Microstructure and mechanical properties of 9Cr18Mo martensitic stainless steel fabricated by strengthening-toughening treatment

Abstract

Microstructure and mechanical properties of strengthening-toughening treated (1020–1060 °C argon quenching + −73 °C isothermal quenching + 140–240 °C tempering) 9Cr18Mo martensitic stainless steel (9Cr18Mo steel for short) were investigated by using Thermo-Calc software, microstructure characterization and mechanical tests. It was found that the size range of carbides in the 9Cr18Mo steel was wide and approximately 0.2–15.0 μm. Most of micron-carbides (>1 μm) and submicron-carbides (<1 μm) were located at the grain boundary and in the grain interior of original austenite, respectively; and the 9Cr18Mo steel with higher volume fraction of submicron-carbides showed a better combination of strength and impact energy. It was detected that the carbides in the 9Cr18Mo steel mainly consisted of M23C6 and M7C3 with primary element of Cr, Fe, and secondary element of Mo. There were core-shell (M7C3-M23C6) structured carbides with two morphologies of coarse irregular (>10 μm) and micron near-spherical, as well as individual micron-M7C3, micron- and submicron-M23C6 with near-spherical morphology.
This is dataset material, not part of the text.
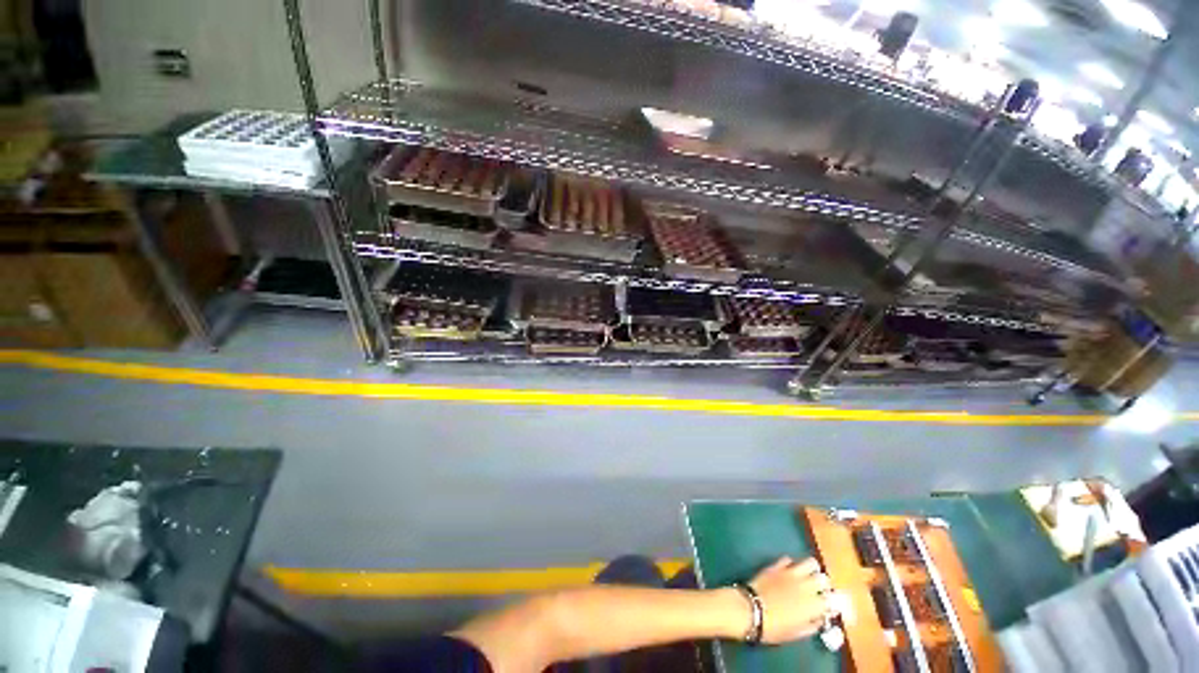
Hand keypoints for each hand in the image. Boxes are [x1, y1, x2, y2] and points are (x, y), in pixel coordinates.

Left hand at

Quasi-equiaxed grains with body-centered cubic (bcc) structure formed via recovery and recrystallization, {112}<111> bcc twins accompanied with hexagonal ω-Fe phase at the twin boundaries, retained lath- and blocky-austenite were observed in the tempered martensitic matrix of 9Cr18Mo steel. Moreover, the twins and retained austenite were prone to decomposition at higher tempering temperature. It was indicated that the yield strength of 9Cr18Mo steel was mainly correlated with subgrain block size of tempered martensite and dispersion parameter of carbides via the analysis of statistical data, and the subgrain block contributed more to the yield strength of 9Cr18Mo steel. The M7C3-M23C6 core-shell structured carbides and {112}<111> bcc twins associated with hexagonal ω-Fe phase found in this study were also helpful to understand the correlation between microstructure and mechanical properties of other high carbon chromium martensitic steels.